The darkness didn’t just vanish. It was annihilated. Converted. Where the roiling shadow had been, there was now just a spreading patch of perfect, glittering rime frost, delicate and intricate as lace. The water was gone, the glass dust frozen into a thousand sparkling diamonds. The oppressive cold was replaced by the crisp, clean scent of a winter forest after a fresh snow. The sorrowful wailing ceased, leaving a silence so profound it felt like a blessing.

The single snowflake at the center of it all pulsed once with a cold, blue fire, then dissolved into a puff of shimmering motes,like dust motes in a sunbeam, if the sunbeam was made of pure magic.

It was over.

Bastian stood there for a long moment, his chest rising and falling, the only movement in the stillness. The terrifying aura of power receded, settling back into the imposing form I knew, but leaving a residue of raw energy in the air. The primal roar was gone, replaced by the steady rhythm of his breathing.

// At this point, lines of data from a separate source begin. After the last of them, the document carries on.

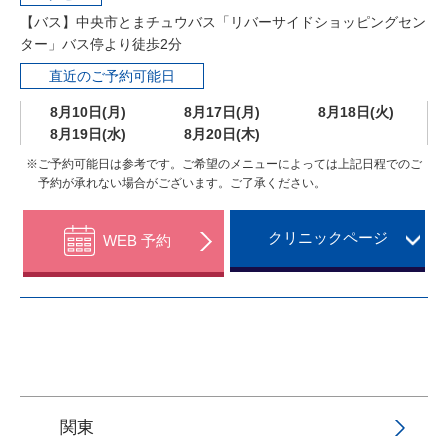
【バス】中央市とまチュウバス「リバーサイドショッピングセン
ター」バス停より徒歩2分
直近のご予約可能日
8月10日(月)
8月17日(月)
8月18日(火)
8月19日(水)
8月20日(木)
※ご予約可能日は参考です。ご希望のメニューによっては上記日程でのご
予約が承れない場合がございます。ご了承ください。
クリニックページ
WEB 予約
関東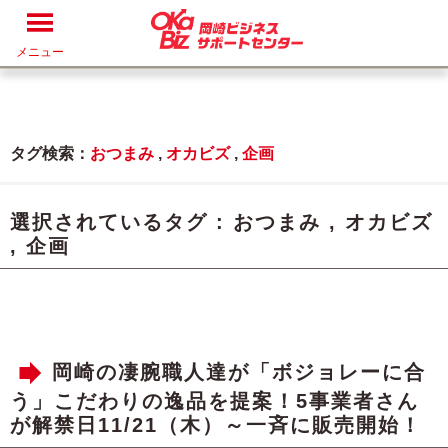
メニュー
タグ検索：
おつまみ
,
オカビズ
,
企画
選択されているタグ :
おつまみ
,
オカビズ
,
企画
岡崎の凄腕職人達が「ボジョレーに合
う」こだわりの逸品を提案！5事業者さん
が解禁日11/21（木）～一斉に販売開始！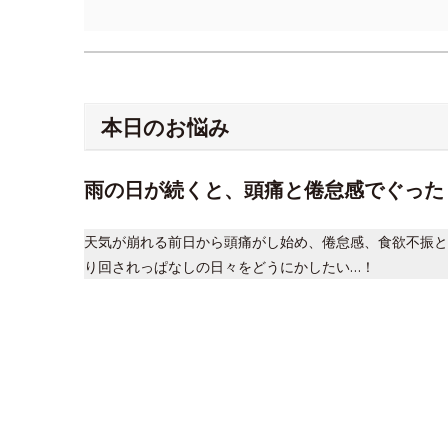
本日のお悩み
雨の日が続くと、頭痛と倦怠感でぐった
天気が崩れる前日から頭痛がし始め、倦怠感、食欲不振と
り回されっぱなしの日々をどうにかしたい…！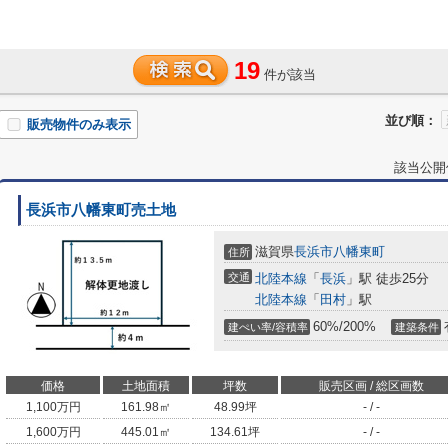
19
件が該当
並び順：
販売物件のみ表示
該当公開
長浜市八幡東町売土地
滋賀県
長浜市
八幡東町
住所
交通
北陸本線
「
長浜
」駅 徒歩25分
北陸本線
「
田村
」駅
60%/200%
建ぺい率/容積率
建築条件
価格
土地面積
坪数
販売区画 / 総区画数
1,100
万円
161.98㎡
48.99坪
- / -
1,600
万円
445.01㎡
134.61坪
- / -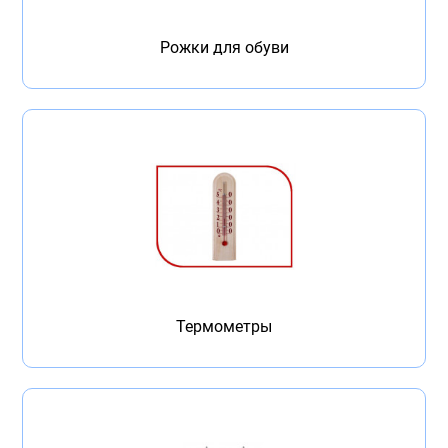
Бытовая техника
Рожки для обуви
Обувь для дома и дачи
Акции
Термометры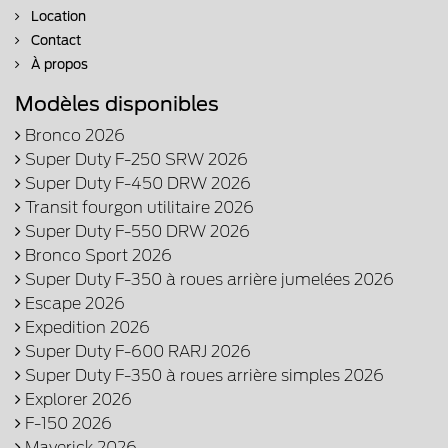
Location
Contact
À propos
Modèles disponibles
Bronco 2026
Super Duty F-250 SRW 2026
Super Duty F-450 DRW 2026
Transit fourgon utilitaire 2026
Super Duty F-550 DRW 2026
Bronco Sport 2026
Super Duty F-350 à roues arrière jumelées 2026
Escape 2026
Expedition 2026
Super Duty F-600 RARJ 2026
Super Duty F-350 à roues arrière simples 2026
Explorer 2026
F-150 2026
Maverick 2026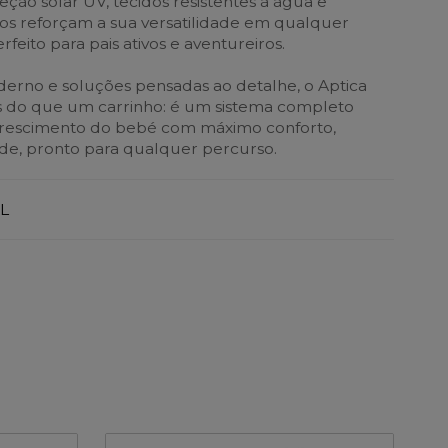
ção solar UV, tecidos resistentes à água e
s reforçam a sua versatilidade em qualquer
feito para pais ativos e aventureiros.
rno e soluções pensadas ao detalhe, o Aptica
s do que um carrinho: é um sistema completo
rescimento do bebé com máximo conforto,
de, pronto para qualquer percurso.
L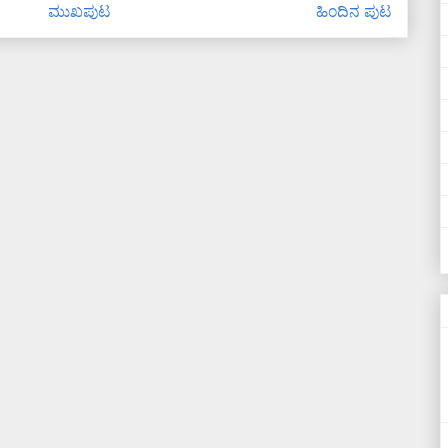
ಮುಖಪುಟ
ಹಿಂದಿನ ಪುಟ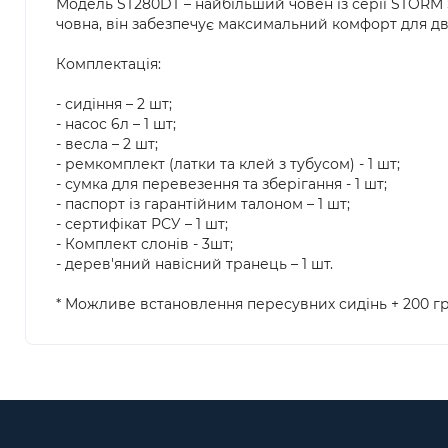
Модель ST280DT – найбільший човен із серії STORM 
човна, він забезпечує максимальний комфорт для дво
Комплектація:
- сидіння – 2 шт;
- насос 6л – 1 шт;
- весла – 2 шт;
- ремкомплект (латки та клей з тубусом) - 1 шт;
- сумка для перевезення та зберігання - 1 шт;
- паспорт із гарантійним талоном – 1 шт;
- сертифікат РСУ – 1 шт;
- Комплект слонів - 3шт;
- дерев'яний навісний транець – 1 шт.
* Можливе встановлення пересувних сидінь + 200 гр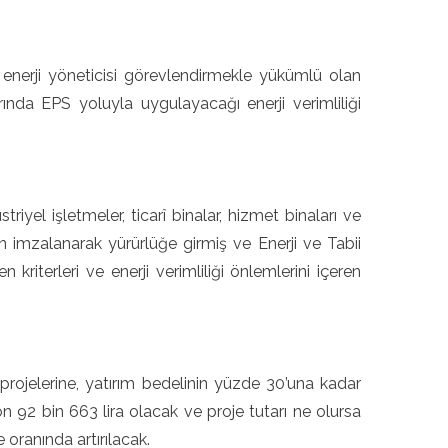
k enerji yöneticisi görevlendirmekle yükümlü olan
arında EPS yoluyla uygulayacağı enerji verimliliği
yel işletmeler, ticarî binalar, hizmet binaları ve
en imzalanarak yürürlüğe girmiş ve Enerji ve Tabii
kriterleri ve enerji verimliliği önlemlerini içeren
i projelerine, yatırım bedelinin yüzde 30’una kadar
on 92 bin 663 lira olacak ve proje tutarı ne olursa
 oranında artırılacak.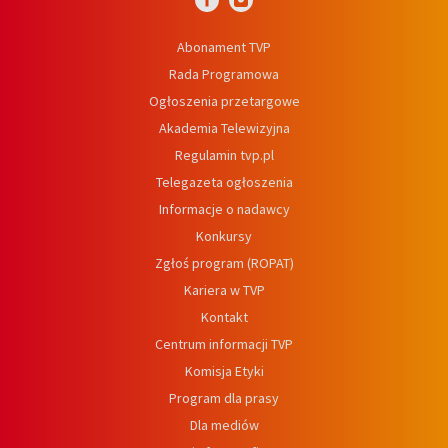
Abonament TVP
Rada Programowa
Ogłoszenia przetargowe
Akademia Telewizyjna
Regulamin tvp.pl
Telegazeta ogłoszenia
Informacje o nadawcy
Konkursy
Zgłoś program (ROPAT)
Kariera w TVP
Kontakt
Centrum informacji TVP
Komisja Etyki
Program dla prasy
Dla mediów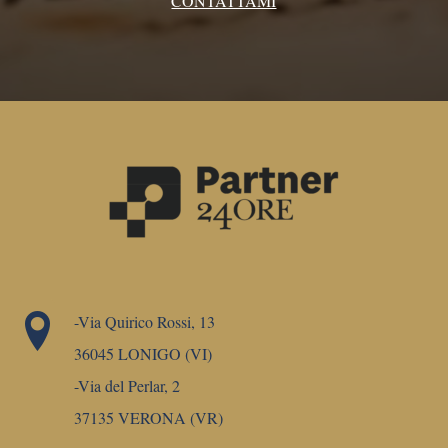
CONTATTAMI
-Via Quirico Rossi, 13
36045 LONIGO (VI)
-Via del Perlar, 2
37135 VERONA (VR)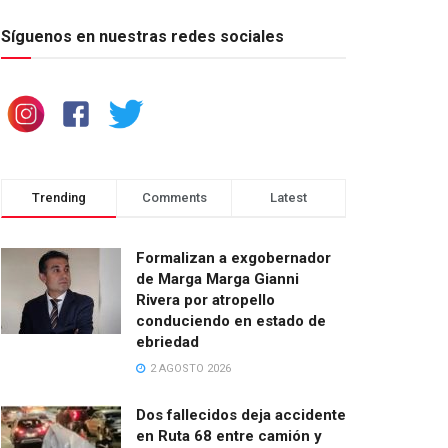
Síguenos en nuestras redes sociales
Trending
Comments
Latest
Formalizan a exgobernador
de Marga Marga Gianni
Rivera por atropello
conduciendo en estado de
ebriedad
2 AGOSTO 2026
Dos fallecidos deja accidente
en Ruta 68 entre camión y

He turned towards me, and the red fire in his eyes had dimmed, banked to a warm, concerned amber. He crossed the distance between us in three long strides, closing the space I had barely realized was there. He knelt before me, his massive frame blocking out the ruined door and the night beyond.

“Show me,” he commanded, his voice still rough from the power he had wielded, but the command was softened with a gentleness that was solely for me.